Wandle die Textzeilen aller folgenden Datensätze in eine JSON-Liste von Zeichenketten um, mit einem Eintrag pro Zeile und ohne Leerzeilen. Lass die Bilder in der Antwort weg.

Gespeicherte Einträge:
..............................
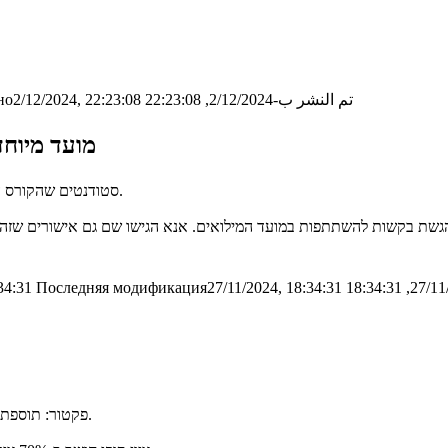
تم النشر ب-2/12/2024, 22:23:08
о2/12/2024, 22:23:08
מועד מיוח
סטודנטים שהקורס הגנה ברשתות הוא הקורס האחרון בתואר יוכלו להשתתף במועד המילואים.
34:31
Последняя модификация27/11/2024, 18:34:31
פקטור: תוספת 15% על הנקודות שמעל 50 במבחן. הציונים שפורסמו כוללים את הפקטור.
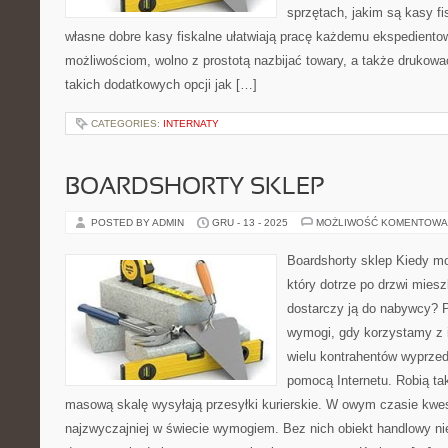
sprzętach, jakim są kasy fis
własne dobre kasy fiskalne ułatwiają pracę każdemu ekspedientowi
możliwościom, wolno z prostotą nazbijać towary, a także drukow
takich dodatkowych opcji jak […]
CATEGORIES:
INTERNATY
BOARDSHORTY SKLEP
POSTED BY ADMIN
GRU - 13 - 2025
MOŻLIWOŚĆ KOMENTOWA
Boardshorty sklep Kiedy m
który dotrze po drzwi mies
dostarczy ją do nabywcy? 
wymogi, gdy korzystamy z i
wielu kontrahentów wyprzed
pomocą Internetu. Robią tak
masową skalę wysyłają przesyłki kurierskie. W owym czasie kwes
najzwyczajniej w świecie wymogiem. Bez nich obiekt handlowy ni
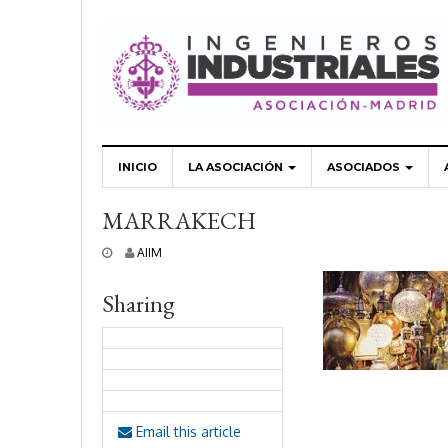
INICIO
LA ASOCIACIÓN
ASOCIADOS
MARRAKECH
5
AIIM
j
u
Sharing
n
i
o
,
2
0
1
9
Email this article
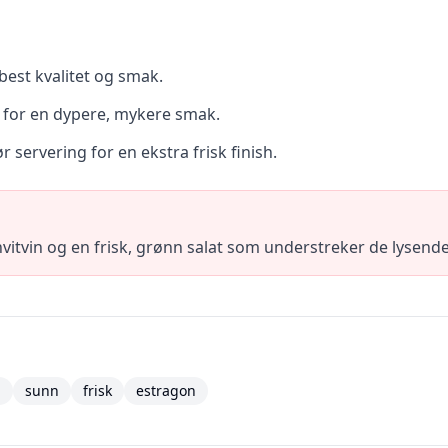
best kvalitet og smak.
n for en dypere, mykere smak.
før servering for en ekstra frisk finish.
vitvin og en frisk, grønn salat som understreker de lysend
l
sunn
frisk
estragon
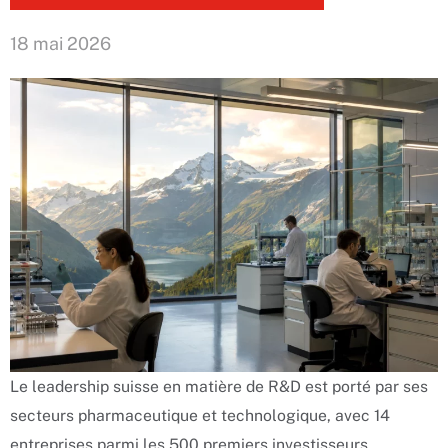
18 mai 2026
Le leadership suisse en matière de R&D est porté par ses
secteurs pharmaceutique et technologique, avec 14
entreprises parmi les 500 premiers investisseurs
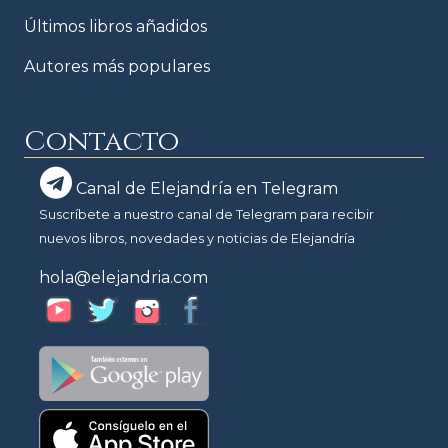
Últimos libros añadidos
Autores más populares
Contacto
Canal de Elejandría en Telegram
Suscríbete a nuestro canal de Telegram para recibir
nuevos libros, novedades y noticias de Elejandría
hola@elejandria.com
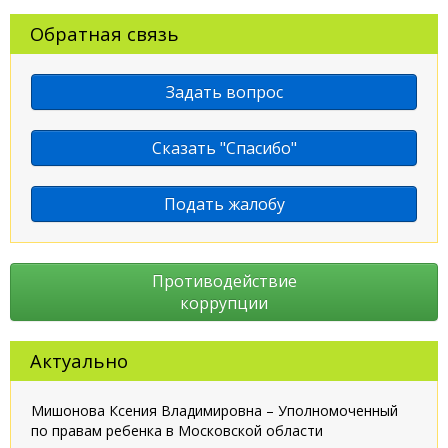
Обратная связь
Задать вопрос
Сказать "Спасибо"
Подать жалобу
Противодействие
коррупции
Актуально
Мишонова Ксения Владимировна – Уполномоченный
по правам ребенка в Московской области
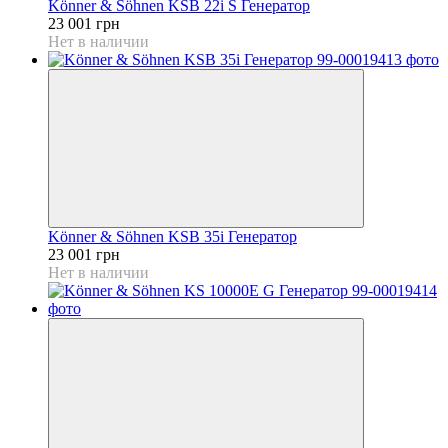
Könner & Söhnen KSB 22i S Генератор
23 001 грн
Нет в наличии
Könner & Söhnen KSB 35i Генератор
23 001 грн
Нет в наличии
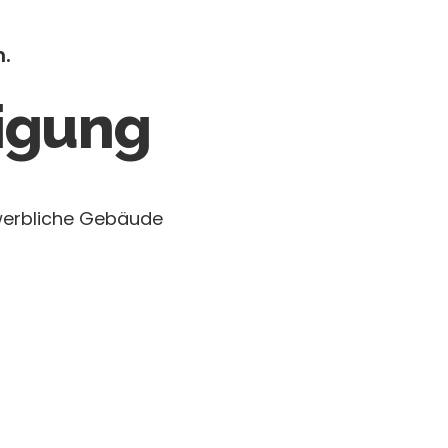
n.
nigung
ewerbliche Gebäude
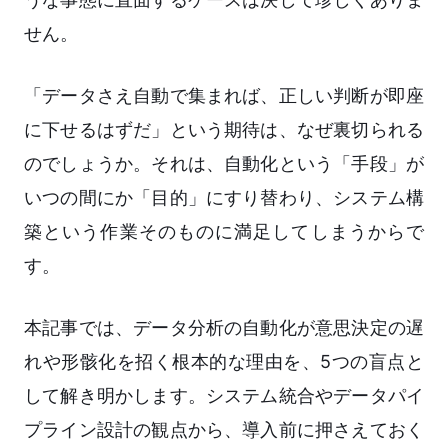
せん。
「データさえ自動で集まれば、正しい判断が即座
に下せるはずだ」という期待は、なぜ裏切られる
のでしょうか。それは、自動化という「手段」が
いつの間にか「目的」にすり替わり、システム構
築という作業そのものに満足してしまうからで
す。
本記事では、データ分析の自動化が意思決定の遅
れや形骸化を招く根本的な理由を、5つの盲点と
して解き明かします。システム統合やデータパイ
プライン設計の観点から、導入前に押さえておく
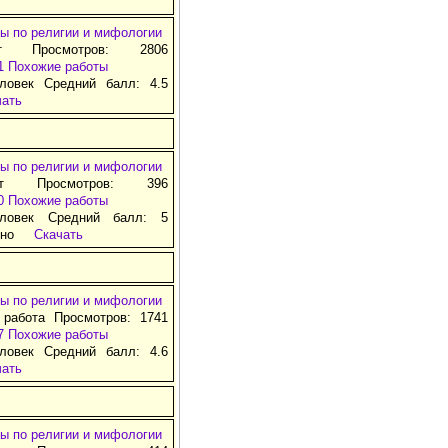
ы по религии и мифологии
т Просмотров: 2806
1
Похожие работы
ловек Средний балл: 4.5
чать
ы по религии и мифологии
ат Просмотров: 396
0
Похожие работы
ловек Средний балл: 5
тно
Скачать
ы по религии и мифологии
 работа Просмотров: 1741
7
Похожие работы
ловек Средний балл: 4.6
чать
ы по религии и мифологии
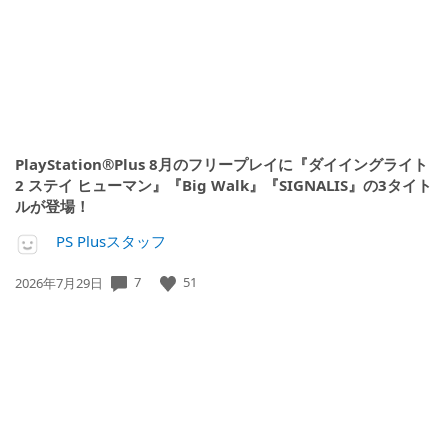
PlayStation®Plus 8月のフリープレイに『ダイイングライト
2 ステイ ヒューマン』『Big Walk』『SIGNALIS』の3タイト
ルが登場！
PS Plusスタッフ
7
51
公
2026年7月29日
開
日:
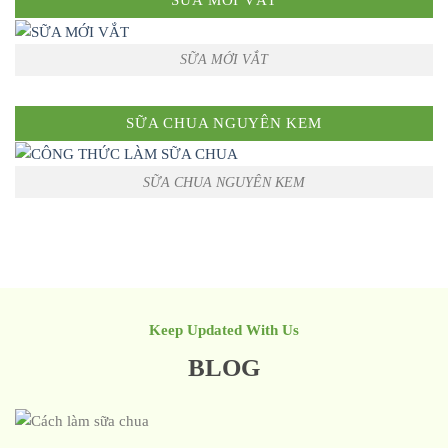
SỮA MỚI VẮT
SỮA MỚI VẮT
SỮA CHUA NGUYÊN KEM
SỮA CHUA NGUYÊN KEM
Keep Updated With Us
BLOG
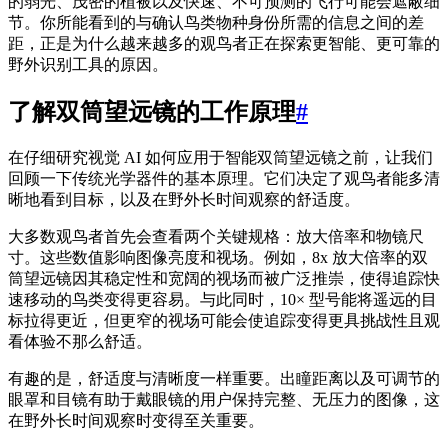
的弱光、茂密的植被以及快速、不可预测的飞行可能会遮蔽细
节。你所能看到的与确认鸟类物种身份所需的信息之间的差
距，正是为什么越来越多的观鸟者正在探索更智能、更可靠的
野外识别工具的原因。
了解双筒望远镜的工作原理
#
在仔细研究视觉 AI 如何应用于智能双筒望远镜之前，让我们
回顾一下传统光学器件的基本原理。它们决定了观鸟者能多清
晰地看到目标，以及在野外长时间观察的舒适度。
大多数观鸟者首先会查看两个关键规格：放大倍率和物镜尺
寸。这些数值影响图像亮度和视场。例如，8x 放大倍率的双
筒望远镜因其稳定性和宽阔的视场而被广泛推崇，使得追踪快
速移动的鸟类变得更容易。与此同时，10× 型号能将遥远的目
标拉得更近，但更窄的视场可能会使追踪变得更具挑战性且观
看体验不那么舒适。
有趣的是，舒适度与清晰度一样重要。出瞳距离以及可调节的
眼罩和目镜有助于戴眼镜的用户保持完整、无压力的图像，这
在野外长时间观察时变得至关重要。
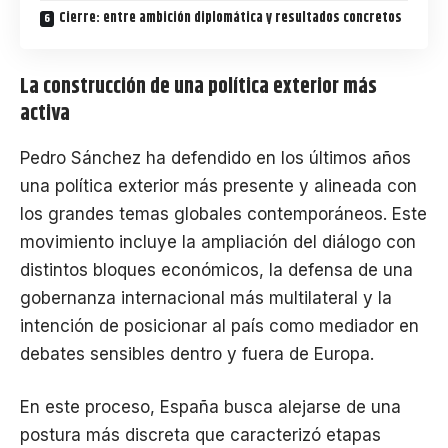
Cierre: entre ambición diplomática y resultados concretos
La construcción de una política exterior más
activa
Pedro Sánchez ha defendido en los últimos años
una política exterior más presente y alineada con
los grandes temas globales contemporáneos. Este
movimiento incluye la ampliación del diálogo con
distintos bloques económicos, la defensa de una
gobernanza internacional más multilateral y la
intención de posicionar al país como mediador en
debates sensibles dentro y fuera de Europa.
En este proceso, España busca alejarse de una
postura más discreta que caracterizó etapas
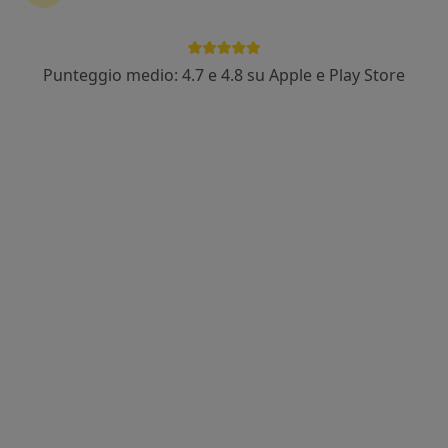
Punteggio medio: 4.7 e 4.8 su Apple e Play Store
Dott.ssa Silvana Anzelmo
·
Altro
Ginecologo, Chirurgo generale
213 recensioni
Indirizzo
Online
Piazza Trieste e Trento 6, Nocera Inferiore
•
Mappa
Studio medico dott.ssa Anzelmo
Visita ginecologica
Prezzo non disponibile
Questo dottore non ha ancora attivato le prenotazioni online presso questo indirizzo.
Chiedi di attivare le prenotazioni online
..............................
| ANTWORT |
[
  "تم النشر ب-2/12/2024, 22:23:08",
  "о2/12/2024, 22:23:08",
  "מועד מיוח",
  "סטודנטים שהקורס הגנה ברשתות הוא הקורס האחרון בתואר יוכלו להשתתף במועד המילואים.",
  "34:31",
  "Последняя модификация27/11/2024, 18:34:31",
  "פקטור: תוספת 15% על הנקודות שמעל 50 במבחן. הציונים שפורסמו כוללים את הפקטור.",
  "sprzętach, jakim są kasy fis",
  "własne dobre kasy fiskalne ułatwiają pracę każdemu ekspedientowi",
  "możliwościom, wolno z prostotą nazbijać towary, a także drukow",
  "takich dodatkowych opcji jak […]",
  "CATEGORIES:",
  "INTERNATY",
  "BOARDSHORTY SKLEP",
  "POSTED BY ADMIN",
  "GRU - 13 - 2025",
  "MOŻLIWOŚĆ KOMENTOWA",
  "Boardshorty sklep Kiedy m",
  "który dotrze po drzwi mies",
  "dostarczy ją do nabywcy? ",
  "wymogi, gdy korzystamy z i",
  "wielu kontrahentów wyprzed",
  "pomocą Internetu. Robią tak",
  "masową skalę wysyłają przesyłki kurierskie. W owym czasie kwes",
  "najzwyczajniej w świecie wymogiem. Bez nich obiekt handlowy ni",
  "INICIO",
  "LA ASOCIACIÓN",
  "ASOCIADOS",
  "MARRAKECH",
  "5",
  "AIIM",
  "j",
  "u",
  "Sharing",
  "n",
  "i",
  "o",
  ",",
  "2",
  "0",
  "1",
  "9",
  "Email this article",
  "best kvalitet og smak.",
  "n for en dypere, mykere smak.",
  "før servering for en ekstra frisk finish.",
  "vitvin og en frisk, grønn salat som understreker de lysend",
  "l",
  "sunn",
  "frisk",
  "estragon",
  "18 mai 2026",
  "Le leadership suisse en matière de R&D est porté par ses",
  "secteurs pharmaceutique et technologique, avec 14",
  "entreprises parmi les 500 premiers investisseurs",
  "Últimos libros añadidos",
  "Autores más populares",
  "Contacto",
  "Canal de Elejandría en Telegram",
  "Suscríbete a nuestro canal de Telegram para recibir",
  "nuevos libros, novedades y noticias de Elejandría",
  "hola@elejandria.com",
  "Обратная связь",
  "Задать вопрос",
  "Сказать \"Спасибо\"",
  "Подать жалобу",
  "Противодействие",
  "коррупции",
  "Актуально",
  "Мишонова Ксения Владимировна – Уполномоченный",
  "по правам ребенка в Московской области",
  "Könner & Söhnen KSB 22i S Генератор",
  "23 001 грн",
  "Нет в наличии",
  "Könner & Söhnen KSB 35i Генератор",
  "23 001 грн",
  "Нет в наличии",
  "n.",
  "nigung",
  "ewerbliche Gebäude",
  "せん。",
  "「データさえ自動で集まれば、正しい判断が即座",
  "に下せるはずだ」という期待は、なぜ裏切られる",
  "のでしょうか。それは、自動化という「手段」が",
  "いつの間にか「目的」にすり替わり、システム構",
  "築という作業そのものに満足してしまうからで",
  "す。",
  "本記事では、データ分析の自動化が意思決定の遅",
  "れや形骸化を招く根本的な理由を、5つの盲点と",
  "して解き明かします。システム統合やデータパイ",
  "プライン設計の観点から、導入前に押さえておく",
  "ы по религии и мифологии",
  "т Просмотров: 2806",
  "1",
  "Похожие работы",
  "ловек Средний балл: 4.5",
  "чать",
  "ы по религии и мифологии",
  "ат Просмотров: 396",
  "0",
  "Похожие работы",
  "ловек Средний балл: 5",
  "тно",
  "Скачать",
  "ы по религии и мифологии",
  " работа Просмотров: 1741",
  "7",
  "Похожие работы",
  "ловек Средний балл: 4.6",
  "чать",
  "ы по религии и мифологии",
  "PlayStation®Plus 8月のフリープレイに『ダイイングライト",
  "2 ステイ ヒューマン』『Big Walk』『SIGNALIS』の3タイト",
  "ルが登場！",
  "PS Plusスタッフ",
  "7",
  "51",
  "公",
  "2026年7月29日",
  "開",
  "日:",
  "SỮA MỚI VẮT",
  "SỮA MỚI VẮT",
  "SỮA CHUA NGUYÊN KEM",
  "SỮA CHUA NGUYÊN KEM",
  "Keep Updated With Us",
  "BLOG",
  "的弱光、茂密的植被以及快速、不可预测的飞行可能会遮蔽细",
  "节。你所能看到的与确认鸟类物种身份所需的信息之间的差",
  "距，正是为什么越来越多的观鸟者正在探索更智能、更可靠的",
  "野外识别工具的原因。",
  "了解双筒望远镜的工作原理",
  "#",
  "在仔细研究视觉 AI 如何应用于智能双筒望远镜之前，让我们",
  "回顾一下传统光学器件的基本原理。它们决定了观鸟者能多清",
  "晰地看到目标，以及在野外长时间观察的舒适度。",
  "大多数观鸟者首先会查看两个关键规格：放大倍率和物镜尺",
  "寸。这些数值影响图像亮度和视场。例如，8x 放大倍率的双",
  "筒望远镜因其稳定性和宽阔的视场而被广泛推崇，使得追踪快",
  "速移动的鸟类变得更容易。与此同时，10× 型号能将遥远的目",
  "标拉得更近，但更窄的视场可能会使追踪变得更具挑战性且观",
  "看体验不那么舒适。",
  "有趣的是，舒适度与清晰度一样重要。出瞳距离以及可调节的",
  "眼罩和目镜有助于戴眼镜的用户保持完整、无压力的图像，这",
  "在野外长时间观察时变得至关重要。",
  "Cierre: entre ambición diplomática y resultados concretos",
  "La construcción de una política exterior más",
  "activa",
  "Pedro Sánchez ha defendido en los últimos años",
  "una política exterior más presente y alineada con",
  "los grandes temas globales contemporáneos. Este",
  "movimiento incluye la ampliación del diálogo con",
  "distintos bloques económicos, la defensa de una",
  "gobernanza internacional más multilateral y la",
  "intención de posicionar al país como mediador en",
  "debates sensibles dentro y fuera de Europa.",
  "En este proceso, España busca alejarse de una",
  "postura más discreta que caracterizó etapas",
  "Punteggio medio: 4.7 e 4.8 su Apple e Play Store",
  "Dott.ssa Silvana Anzelmo",
  "·",
  "Altro",
  "Ginecologo, Chirurgo generale",
  "213 recensioni",
  "Indirizzo",
  "Online",
  "Piazza Trieste e Trento 6, Nocera Inferiore",
  "•",
  "Mappa",
  "Studio medico dott.ssa Anzelmo",
  "Visita ginecologica",
  "Prezzo non disponibile",
  "Questo dottore non ha ancora attivato le prenotazioni online presso questo indirizzo.",
  "Chiedi di attivare le prenotazioni online"
]